(Dataset entries)
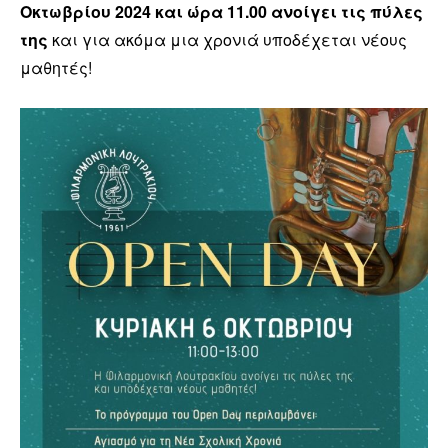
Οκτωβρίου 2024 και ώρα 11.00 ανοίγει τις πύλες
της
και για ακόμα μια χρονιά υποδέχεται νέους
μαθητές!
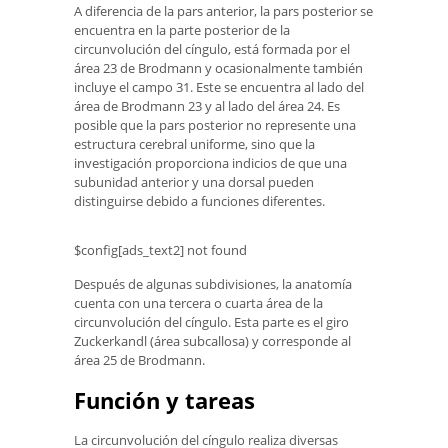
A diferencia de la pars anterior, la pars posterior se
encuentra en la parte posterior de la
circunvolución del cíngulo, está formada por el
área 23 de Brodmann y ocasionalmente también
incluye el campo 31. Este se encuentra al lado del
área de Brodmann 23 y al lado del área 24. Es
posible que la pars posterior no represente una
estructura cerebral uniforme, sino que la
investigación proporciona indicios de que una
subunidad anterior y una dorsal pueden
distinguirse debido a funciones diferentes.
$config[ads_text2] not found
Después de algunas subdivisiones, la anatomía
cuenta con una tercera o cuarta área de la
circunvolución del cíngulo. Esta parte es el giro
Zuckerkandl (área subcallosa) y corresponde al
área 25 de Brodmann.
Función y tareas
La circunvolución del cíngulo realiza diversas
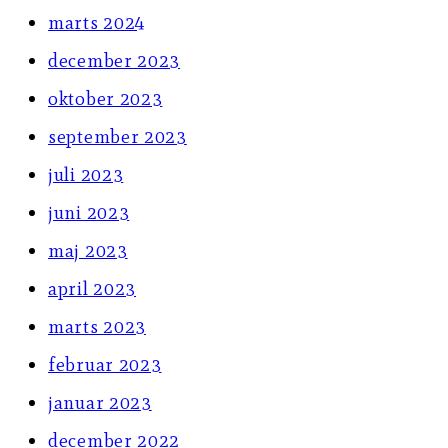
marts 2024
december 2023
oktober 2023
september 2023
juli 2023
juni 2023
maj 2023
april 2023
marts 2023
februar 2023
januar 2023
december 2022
...
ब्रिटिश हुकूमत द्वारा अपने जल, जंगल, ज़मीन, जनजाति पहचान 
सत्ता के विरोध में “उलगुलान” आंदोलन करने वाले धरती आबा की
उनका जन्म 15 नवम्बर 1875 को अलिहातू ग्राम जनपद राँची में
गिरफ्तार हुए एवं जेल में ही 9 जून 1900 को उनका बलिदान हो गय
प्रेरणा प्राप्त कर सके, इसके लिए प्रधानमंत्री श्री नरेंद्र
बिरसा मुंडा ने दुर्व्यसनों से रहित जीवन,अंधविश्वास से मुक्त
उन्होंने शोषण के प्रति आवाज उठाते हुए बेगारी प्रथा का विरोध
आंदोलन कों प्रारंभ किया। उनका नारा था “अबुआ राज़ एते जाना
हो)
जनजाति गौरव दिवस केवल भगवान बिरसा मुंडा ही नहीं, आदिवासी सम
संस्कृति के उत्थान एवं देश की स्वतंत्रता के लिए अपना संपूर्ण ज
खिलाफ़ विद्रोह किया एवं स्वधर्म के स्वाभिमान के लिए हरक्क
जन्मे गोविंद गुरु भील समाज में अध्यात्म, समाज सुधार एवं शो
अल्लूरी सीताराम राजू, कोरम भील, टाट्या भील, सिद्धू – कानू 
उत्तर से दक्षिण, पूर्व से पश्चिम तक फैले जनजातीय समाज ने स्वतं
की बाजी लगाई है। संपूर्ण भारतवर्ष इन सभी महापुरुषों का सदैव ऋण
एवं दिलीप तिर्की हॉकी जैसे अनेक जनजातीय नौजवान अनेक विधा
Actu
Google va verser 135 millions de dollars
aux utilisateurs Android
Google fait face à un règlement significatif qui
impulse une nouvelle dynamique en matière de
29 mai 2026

Problem
Would you copy out exactly the lines above that start at the one containing "december 2023" and end at the one containing "december 2022", inclusive?

Answer below
december 2023
oktober 2023
september 2023
juli 2023
juni 2023
maj 2023
april 2023
marts 2023
februar 2023
januar 2023
december 2022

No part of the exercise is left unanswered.